* [Material to process]:
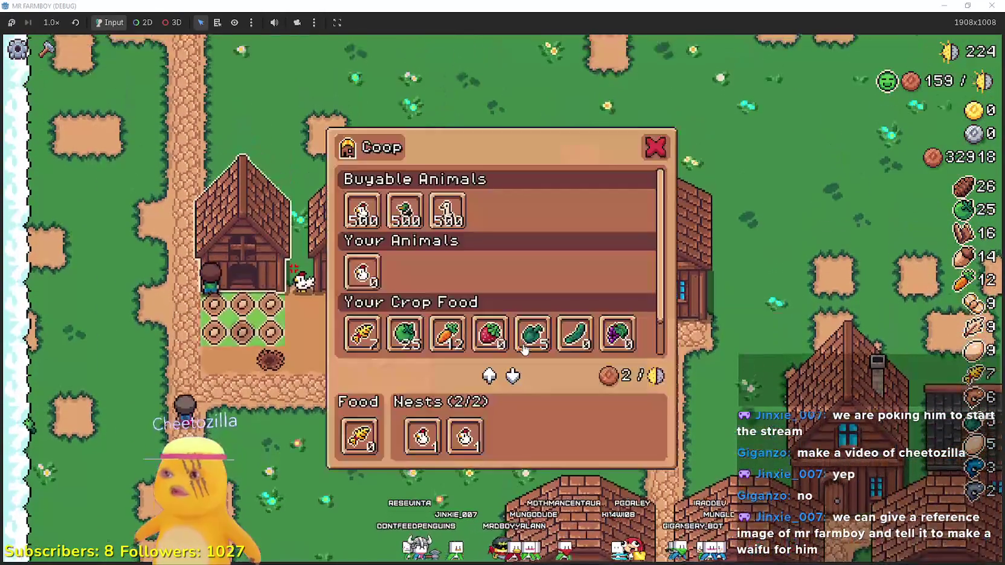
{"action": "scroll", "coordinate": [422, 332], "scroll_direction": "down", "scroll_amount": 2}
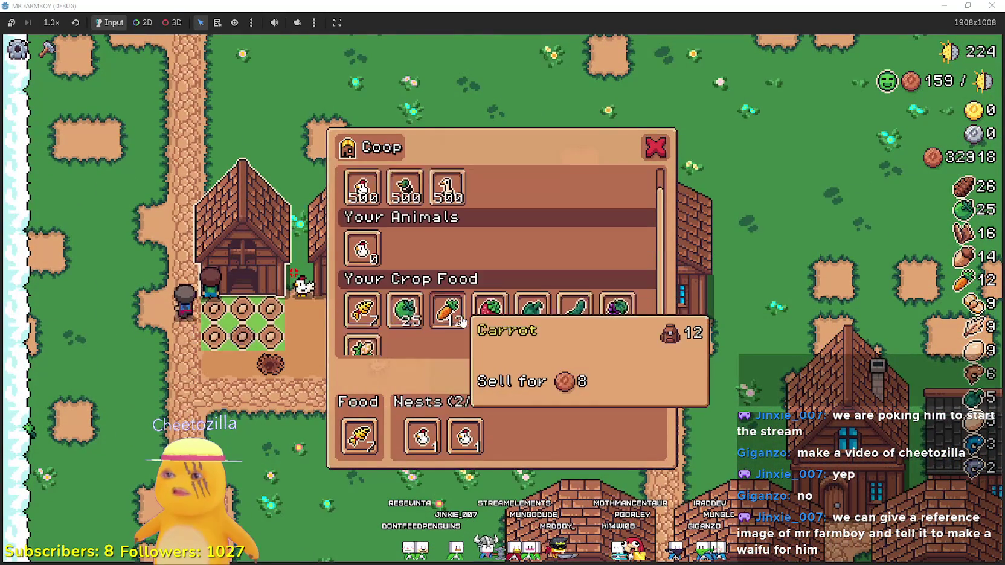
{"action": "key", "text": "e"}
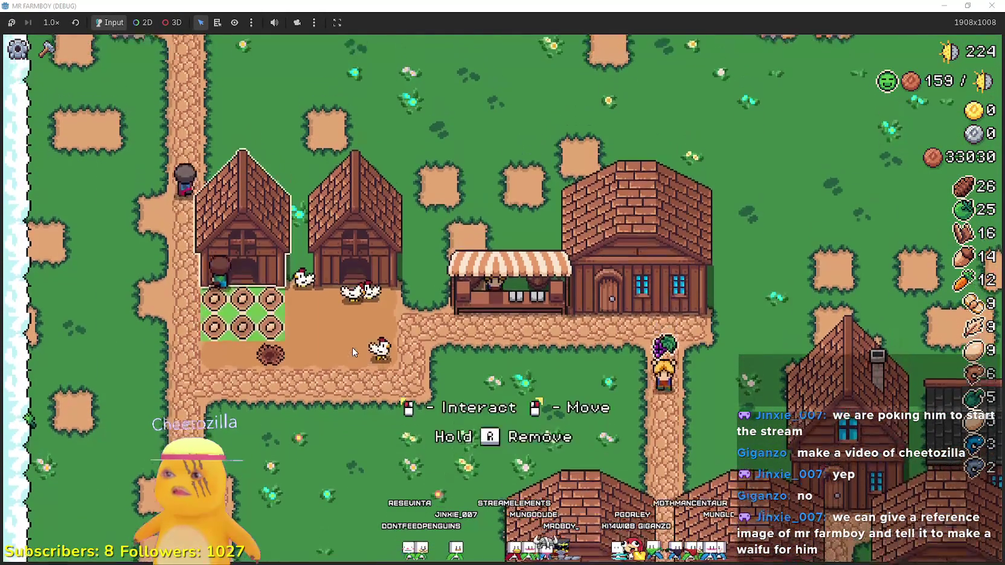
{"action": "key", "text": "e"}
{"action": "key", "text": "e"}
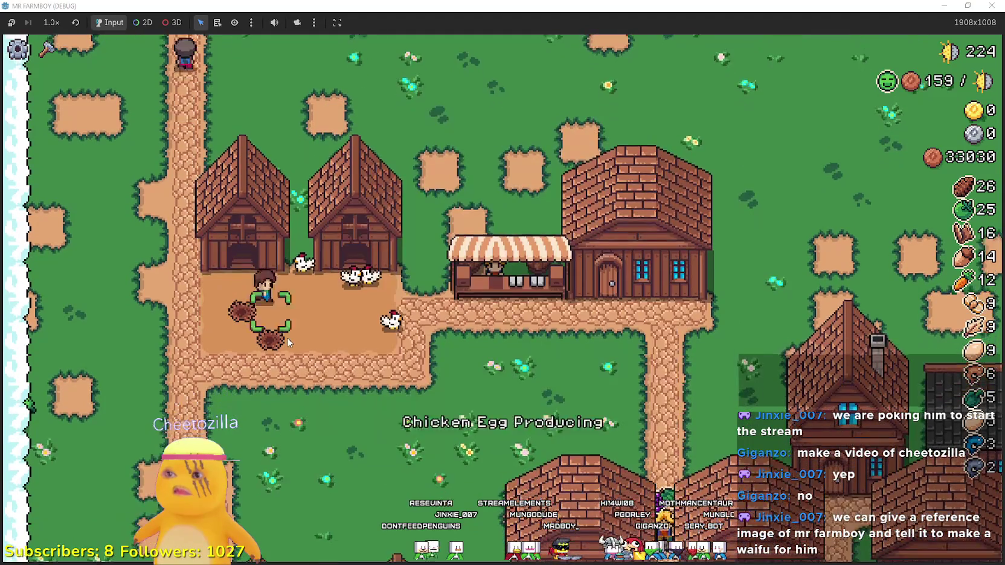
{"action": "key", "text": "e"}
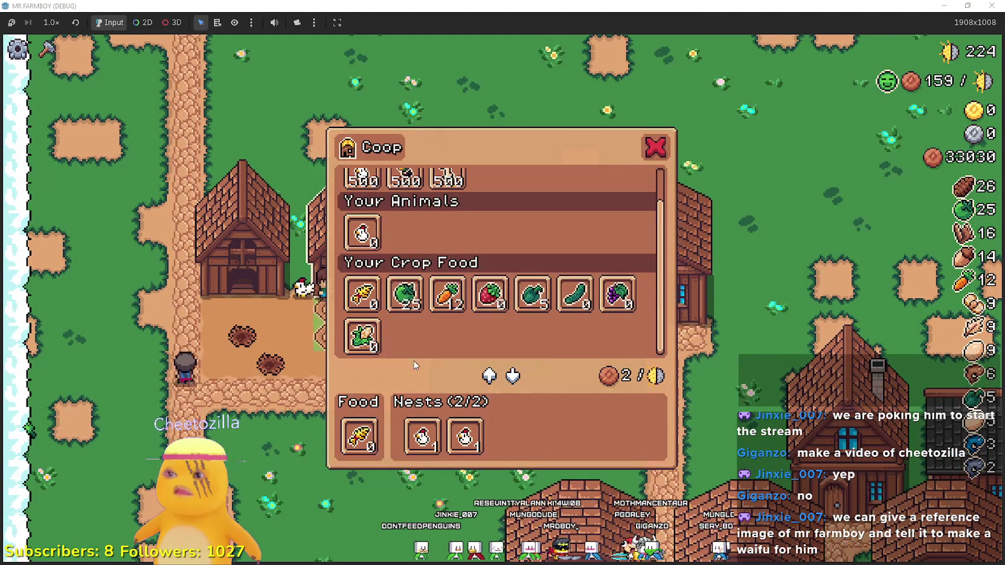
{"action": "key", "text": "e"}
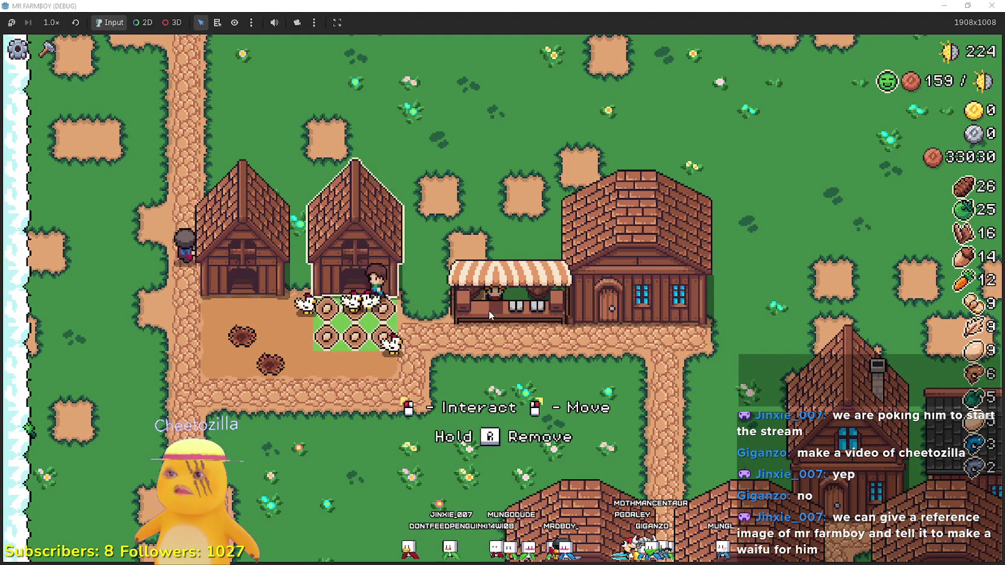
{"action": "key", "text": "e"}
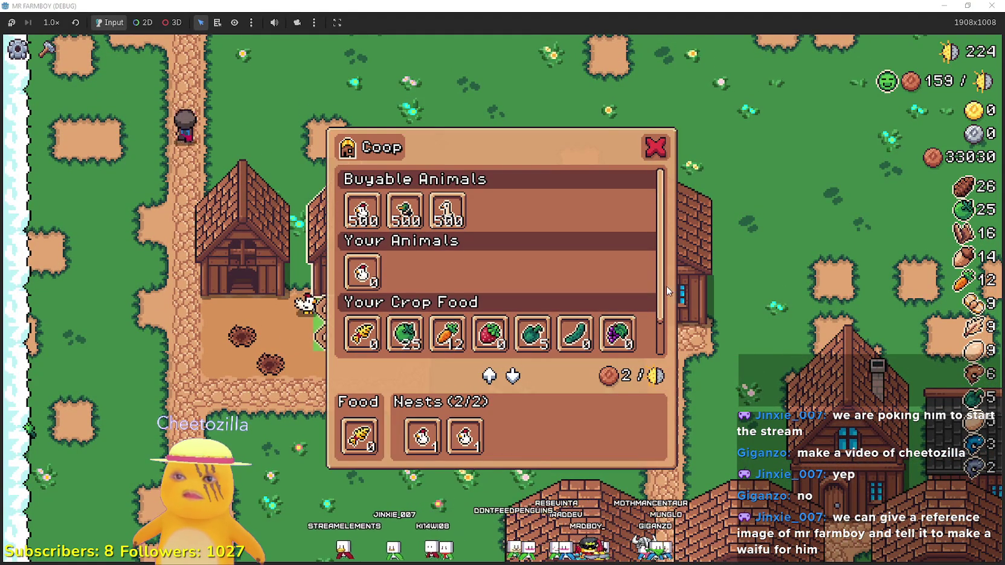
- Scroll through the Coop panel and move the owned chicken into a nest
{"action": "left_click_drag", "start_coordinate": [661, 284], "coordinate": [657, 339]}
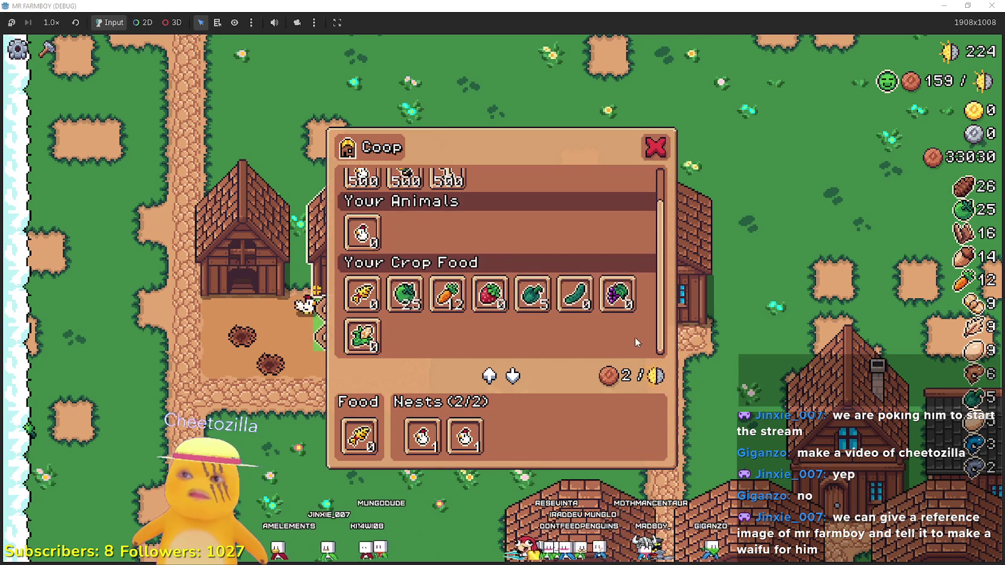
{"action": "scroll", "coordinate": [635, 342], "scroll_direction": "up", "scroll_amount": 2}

* [Task to complete]: Copy, without the pictures, exactly the lines from the line with "- Scroll through" through the end of the material above, both ends included.

* [Output for this exercise]:
- Scroll through the Coop panel and move the owned chicken into a nest
{"action": "left_click_drag", "start_coordinate": [661, 284], "coordinate": [657, 339]}
{"action": "scroll", "coordinate": [635, 342], "scroll_direction": "up", "scroll_amount": 2}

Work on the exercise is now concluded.